WASHINGTON - Adding momentum to the deposit insurance reform debate, the Federal Reserve Board is expected today to endorse virtually all of the recommendations made by the Federal Deposit Insurance Corp. in April.

Weighing in for the first time at a House Financial Services subcommittee hearing, Fed Governor Laurence H. Meyer is expected to support merging the bank and thrift funds, imposing risk-based premiums on each institution "no matter how well capitalized and well rated it may be or how high the fund's reserves," and offering rebates based on historical contributions.

Mr. Meyer is also expected to endorse replacing the statutory threshold that requires the FDIC keep $1.25 in reserves for every $100 in insured deposits with a more flexible range.

"I want to compliment the FDIC for an excellent report that highlights the issues and develops an integrated framework for addressing them," according to a draft copy Mr. Meyer's testimony obtained by American Banker Wednesday. "We urge the Congress to use that framework for promptly developing a detailed legislative proposal that addresses the most important deficiencies in our current deposit insurance system."

According to the draft, Mr. Meyer will outline the current system's many flaws, including the fact that 92% of institutions pay nothing in premiums because they are in the best-rated risk category and the reserve ratio is above 1.25%. In particular, he reportedly will cite the so-called "free riders" -- a term that includes two brokerage houses that have moved billions of dollars to insured accounts without paying new premiums and hundreds of other institutions that have never paid for deposit insurance.

"Included in this group were banks that have never paid any premium for their, in some cases substantial, coverage and fast-growing entities whose past premiums were extraordinarily small relative to their current coverage. We believe that these anomalies were never intended by the framers of the Deposit Insurance Fund Act of 1996 and should be addressed by the Congress," Mr. Meyer is expected to say.

Mr. Meyer will reportedly endorse giving the FDIC much more leeway in determining the size of the reserve funds, and when premiums should be increased.

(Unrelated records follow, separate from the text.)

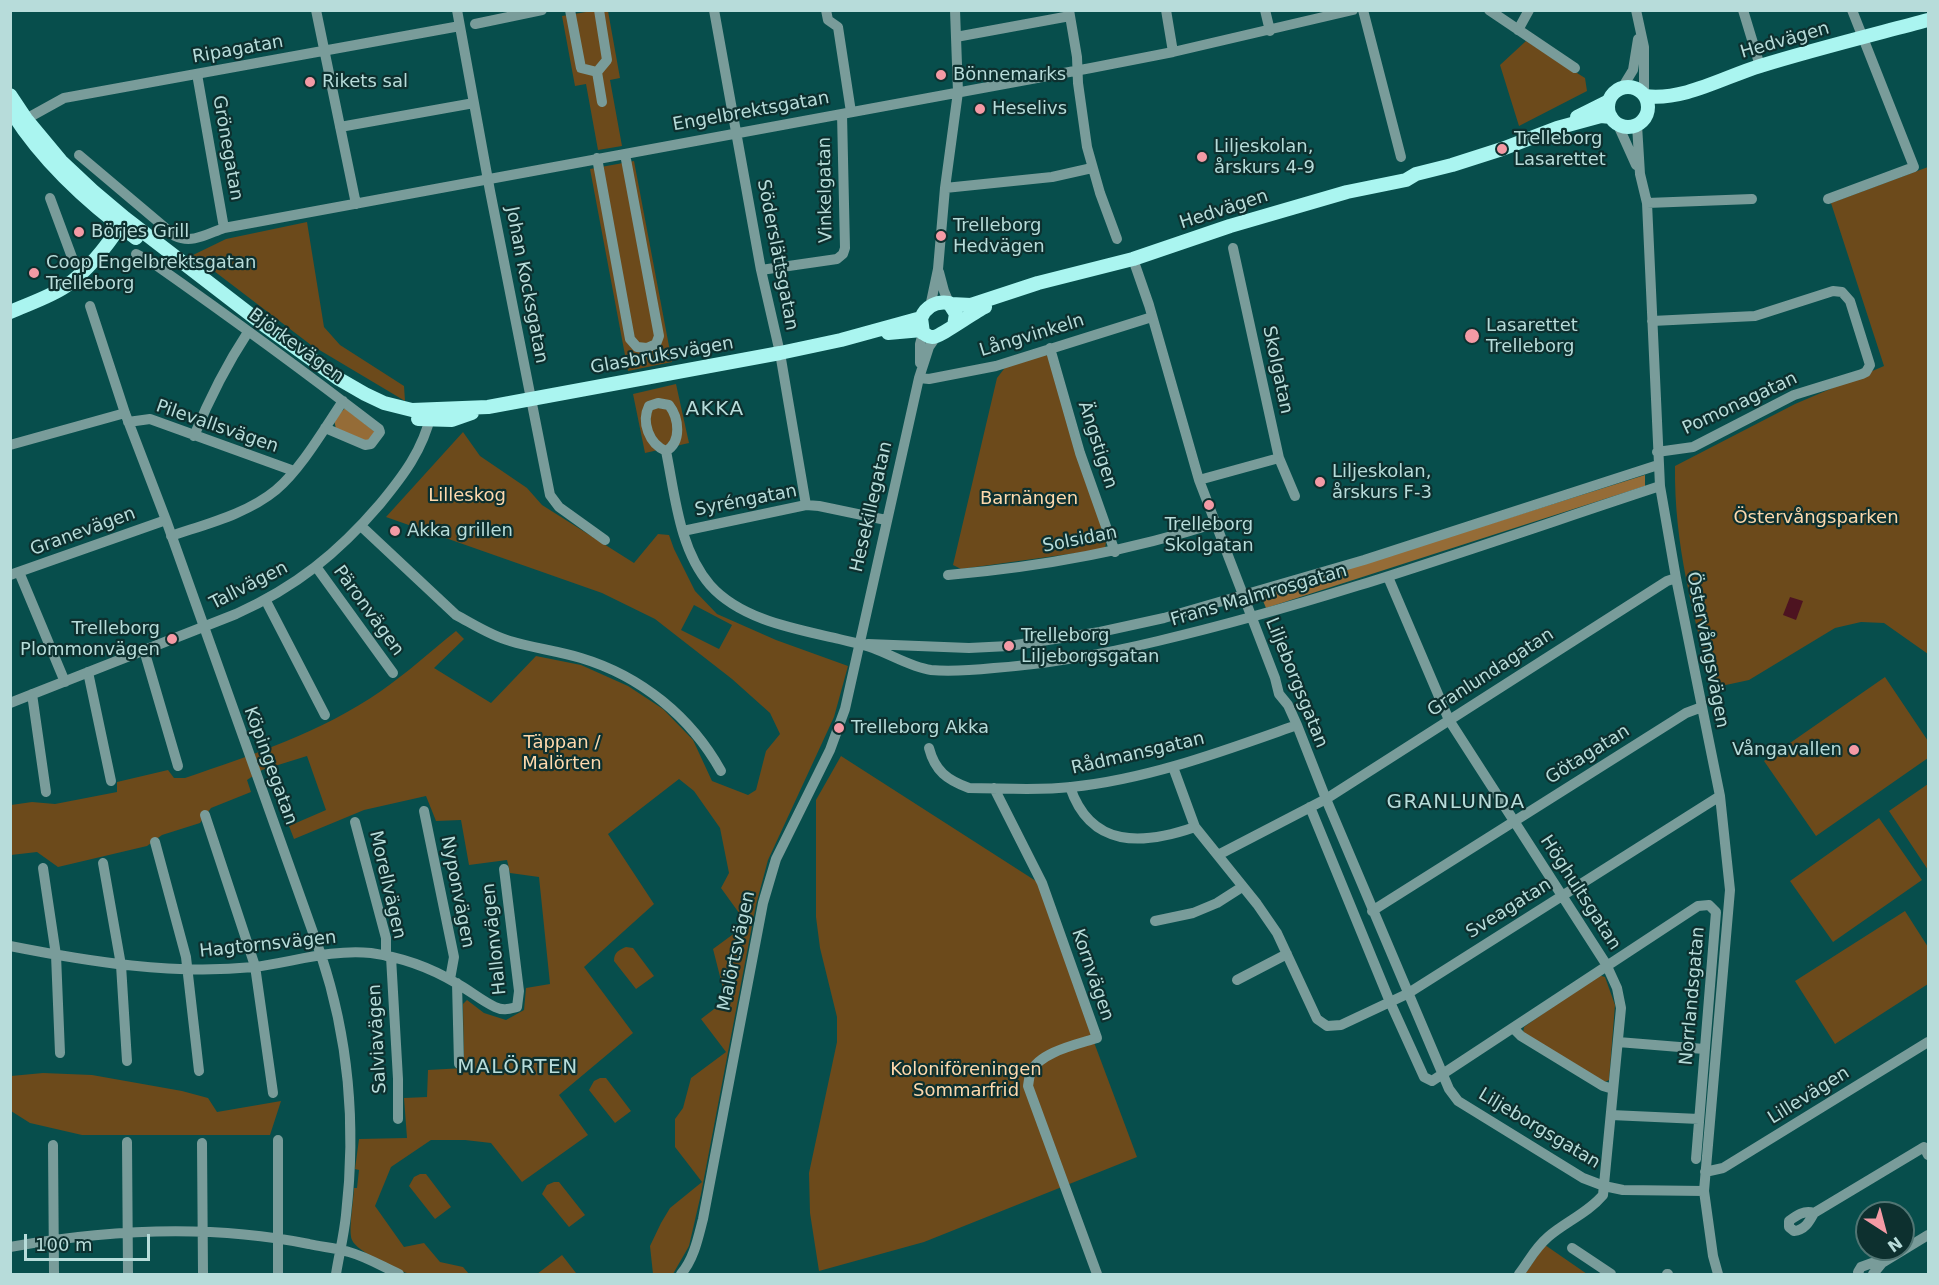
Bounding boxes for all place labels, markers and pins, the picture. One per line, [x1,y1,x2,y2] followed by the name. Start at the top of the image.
[953,64,1066,86] place label: Bönnemarks
[934,68,948,82] marker: Bönnemarks
[322,71,408,93] place label: Rikets sal
[303,75,317,89] marker: Rikets sal
[992,98,1067,120] place label: Heselivs
[973,102,987,116] marker: Heselivs
[1514,128,1606,170] place label: Trelleborg Lasarettet
[1214,136,1315,178] place label: Liljeskolan, årskurs 4-9
[1495,142,1509,156] marker: Trelleborg Lasarettet
[1195,150,1209,164] marker: Liljeskolan, årskurs 4-9
[953,215,1045,258] place label: Trelleborg Hedvägen
[91,221,189,243] place label: Börjes Grill
[72,225,86,239] marker: Börjes Grill
[934,229,948,243] marker: Trelleborg Hedvägen
[46,252,256,294] place label: Coop Engelbrektsgatan Trelleborg
[27,266,41,280] marker: Coop Engelbrektsgatan Trelleborg
[1486,315,1578,358] place label: Lasarettet Trelleborg
[1463,327,1481,345] marker: Lasarettet Trelleborg
[1332,461,1432,504] place label: Liljeskolan, årskurs F-3
[1313,475,1327,489] marker: Liljeskolan, årskurs F-3
[1202,498,1216,512] marker: Trelleborg Skolgatan
[1164,514,1254,556] place label: Trelleborg Skolgatan
[407,520,513,542] place label: Akka grillen
[388,524,402,538] marker: Akka grillen
[20,618,160,660] place label: Trelleborg Plommonvägen
[1021,625,1159,668] place label: Trelleborg Liljeborgsgatan
[165,632,179,646] marker: Trelleborg Plommonvägen
[1002,639,1016,653] marker: Trelleborg Liljeborgsgatan
[851,717,989,739] place label: Trelleborg Akka
[832,721,846,735] marker: Trelleborg Akka
[1732,739,1842,761] place label: Vångavallen
[1847,743,1861,757] marker: Vångavallen

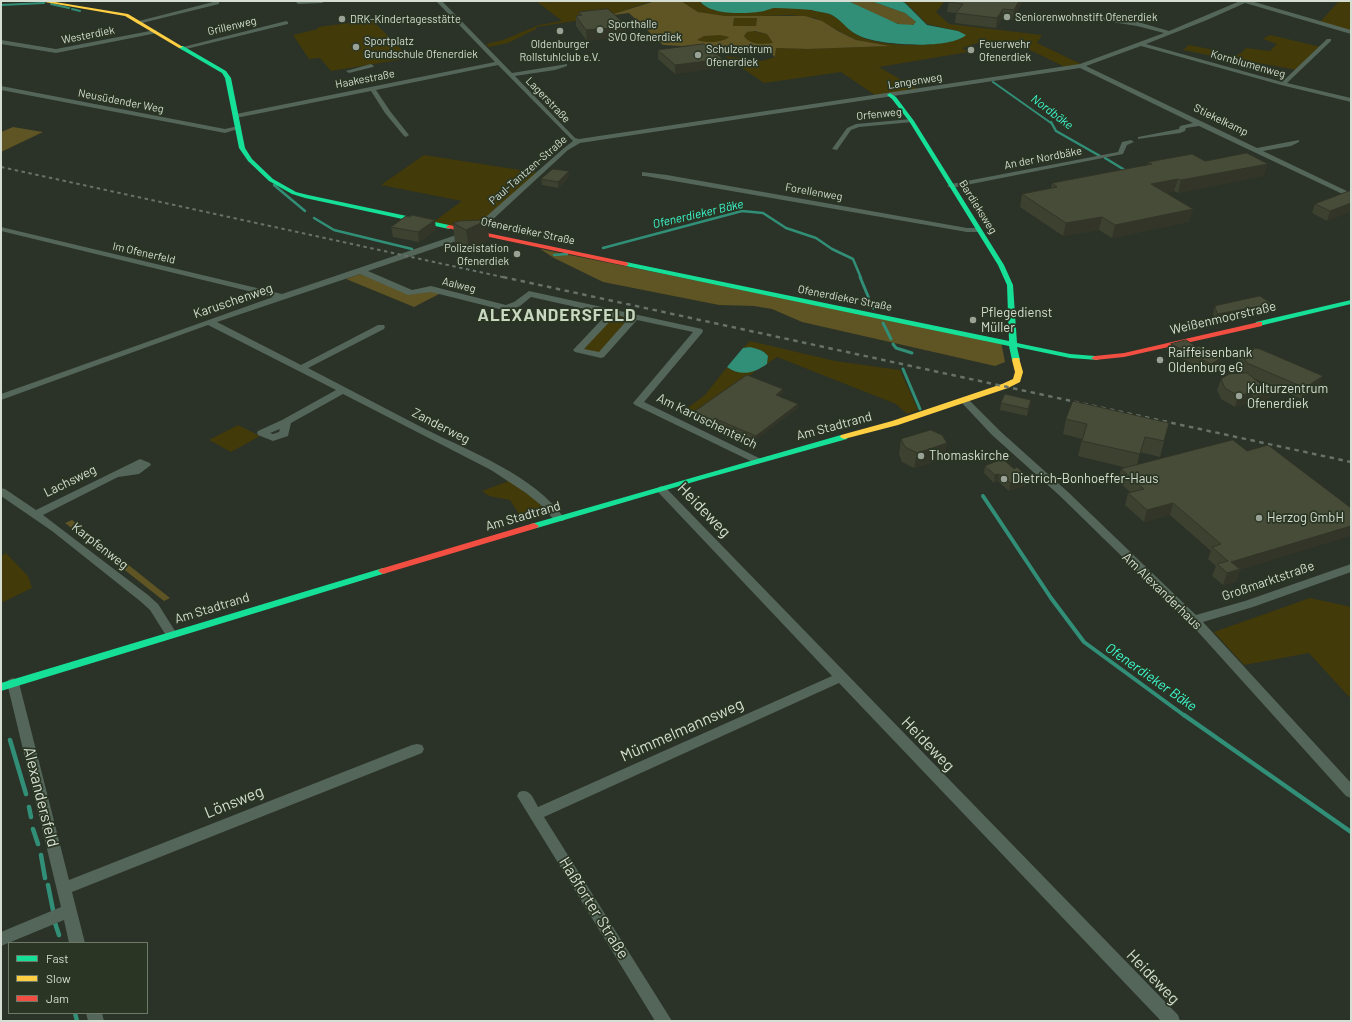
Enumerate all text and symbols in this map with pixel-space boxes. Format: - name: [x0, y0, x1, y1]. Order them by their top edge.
- place label: Seniorenwohnstift Ofenerdiek: [1015, 10, 1157, 24]
- place label: DRK-Kindertagesstätte: [350, 12, 461, 26]
- marker: Seniorenwohnstift Ofenerdiek: [1002, 12, 1012, 22]
- street label: Grillenweg: [206, 14, 258, 38]
- marker: DRK-Kindertagesstätte: [337, 14, 347, 24]
- place label: Sporthalle SVO Ofenerdiek: [608, 17, 682, 43]
- street label: Westerdiek: [60, 23, 116, 47]
- marker: Sporthalle SVO Ofenerdiek: [595, 25, 605, 35]
- marker: Oldenburger Rollstuhlclub e.V.: [555, 26, 565, 36]
- place label: Sportplatz Grundschule Ofenerdiek: [364, 34, 478, 60]
- place label: Oldenburger Rollstuhlclub e.V.: [519, 37, 601, 63]
- place label: Feuerwehr Ofenerdiek: [979, 37, 1031, 63]
- marker: Sportplatz Grundschule Ofenerdiek: [351, 42, 361, 52]
- place label: Schulzentrum Ofenerdiek: [706, 42, 772, 68]
- marker: Feuerwehr Ofenerdiek: [966, 45, 976, 55]
- street label: Kornblumenweg: [1209, 47, 1287, 81]
- marker: Schulzentrum Ofenerdiek: [693, 50, 703, 60]
- street label: Haakestraße: [334, 67, 396, 91]
- street label: Langenweg: [887, 70, 943, 92]
- street label: Lagerstraße: [523, 74, 573, 126]
- street label: Neusüdender Weg: [77, 86, 165, 116]
- water label: Nordbäke: [1028, 92, 1076, 132]
- street label: Stiekelkamp: [1192, 101, 1250, 139]
- street label: Orfenweg: [856, 105, 902, 123]
- street label: Paul-Tantzen-Straße: [486, 133, 570, 207]
- street label: An der Nordbäke: [1003, 144, 1083, 172]
- street label: Bardieksweg: [956, 178, 1000, 236]
- street label: Forellenweg: [784, 180, 844, 204]
- water label: Ofenerdieker Bäke: [651, 197, 745, 231]
- street label: Ofenerdieker Straße: [480, 215, 576, 247]
- street label: Im Ofenerfeld: [111, 239, 177, 267]
- place label: Polizeistation Ofenerdiek: [444, 241, 509, 267]
- marker: Polizeistation Ofenerdiek: [512, 249, 522, 259]
- street label: Aalweg: [441, 274, 477, 296]
- street label: Karuschenweg: [191, 280, 275, 322]
- street label: Ofenerdieker Straße: [797, 282, 893, 314]
- street label: Weißenmoorstraße: [1169, 298, 1277, 338]
- district label: ALEXANDERSFELD: [477, 305, 637, 325]
- place label: Pflegedienst Müller: [981, 305, 1052, 336]
- marker: Pflegedienst Müller: [968, 315, 978, 325]
- place label: Raiffeisenbank Oldenburg eG: [1168, 345, 1252, 376]
- marker: Raiffeisenbank Oldenburg eG: [1155, 355, 1165, 365]
- place label: Kulturzentrum Ofenerdiek: [1247, 381, 1328, 412]
- street label: Am Karuschenteich: [654, 390, 760, 452]
- marker: Kulturzentrum Ofenerdiek: [1234, 391, 1244, 401]
- street label: Zanderweg: [409, 405, 473, 447]
- street label: Am Stadtrand: [795, 408, 873, 444]
- place label: Thomaskirche: [929, 448, 1009, 464]
- marker: Thomaskirche: [916, 451, 926, 461]
- street label: Lachsweg: [41, 462, 99, 500]
- place label: Dietrich-Bonhoeffer-Haus: [1012, 471, 1159, 487]
- marker: Dietrich-Bonhoeffer-Haus: [999, 474, 1009, 484]
- street label: Heideweg: [673, 479, 735, 541]
- street label: Am Stadtrand: [484, 498, 562, 534]
- place label: Herzog GmbH: [1267, 510, 1344, 526]
- marker: Herzog GmbH: [1254, 513, 1264, 523]
- street label: Karpfenweg: [69, 519, 131, 573]
- street label: Am Alexanderhaus: [1119, 549, 1205, 633]
- street label: Großmarktstraße: [1220, 558, 1316, 604]
- street label: Am Stadtrand: [173, 589, 251, 627]
- water label: Ofenerdieker Bäke: [1102, 639, 1200, 715]
- street label: Mümmelmannsweg: [617, 694, 747, 766]
- street label: Heideweg: [897, 713, 959, 775]
- street label: Alexandersfeld: [19, 745, 63, 849]
- street label: Lönsweg: [202, 782, 266, 822]
- street label: Haßforter Straße: [555, 853, 633, 963]
- legend: [8, 942, 148, 1014]
- street label: Heideweg: [1122, 946, 1184, 1008]
- text: Fast: [46, 951, 69, 965]
- text: Slow: [46, 971, 71, 985]
- text: Jam: [46, 991, 69, 1005]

"In addition to widening the range, the board would recommend that the FDIC be given the latitude to temporarily relax floor or ceiling ratios on the basis of current and anticipated banking conditions and expected needs for resources to resolve failing institutions," Mr. Meyer is expected to testify.

That kind of support surprised many industry observers, who had expected the Fed to be more critical of the FDIC's recommendations. Indeed, Mr. Meyer is expected to throw water on at least one proposal -- tying the coverage level per account to inflation.

According to his testimony, the Fed opposes significantly increasing the coverage limit, and even rejects the notion of indexing coverage to inflation. (Fed Chairman Alan Greenspan came out against raising coverage levels last summer.) "The board does not support this recommendation and believes that, at this time, the current ceiling should be maintained," Mr. Meyer is expected to say. "In the board's judgement, it is unlikely that increased coverage, even by indexing, today would add measurably to the stability of the banking system."

Mr. Meyer is expected to argue that most depositors have not voiced support for increasing the coverage level because they are already adept at obtaining the coverage they want by opening multiple accounts. The Fed will also likely rebut the argument that community banks need higher coverage levels to compete with larger organizations that control several banks and therefore offer say $600,000 of insurance.

"While the board believes that such offerings are a misuse of deposit insurance, raising the coverage limit for each account would also increase the aggregate amount of insurance coverage that large multibank organizations would be able to offer, so the disparity would remain," Mr. Meyer is expected to testify.

Beyond coverage, the Fed will likely only suggest slight changes to the FDIC's proposals. For example, Mr. Meyer is expected to take issue with the FDIC's plan to cap risk-based premiums at a certain point because they fear increased premiums would only contribute to an institution's failure. Mr. Meyer will not be sympathetic.

"We believe that capping premiums may end up costing the insurance fund more in the long run should these weak institutions fail anyway, with the delay increasing the ultimate cost of resolution," he is expected to say.

But Mr. Meyer will not be the only person weighing in today.

Industry representatives and legislators are also watching the Treasury Department, which is expected to send an official today to testify before the financial institutions subcommittee. That testimony would be the first detailed comments on the topic by members of the Bush administration.

"It is an important day politically for deposit insurance reform," said Edward L. Yingling, chief lobbyist for the American Bankers Association. "Their views are going to be very significant."

Also scheduled to testify are Comptroller of the Currency John D. Hawke Jr. and outgoing Office of Thrift Supervision Director Ellen Seidman, both of whom have said they mostly support the reform effort.

But Mr. Hawke is expected to continue pushing for a provision that would have the deposit insurance funds absorb the cost of all federal and state bank supervision. He has argued that the Comptroller's Office, the OTS, and state examiners should be reimbursed for the cost of supervising banks because federal supervision of state non-member banks is already taken from the Bank Insurance Fund. But that plan has met harsh criticism from industry representatives, who say its inclusion would kill any reform bill.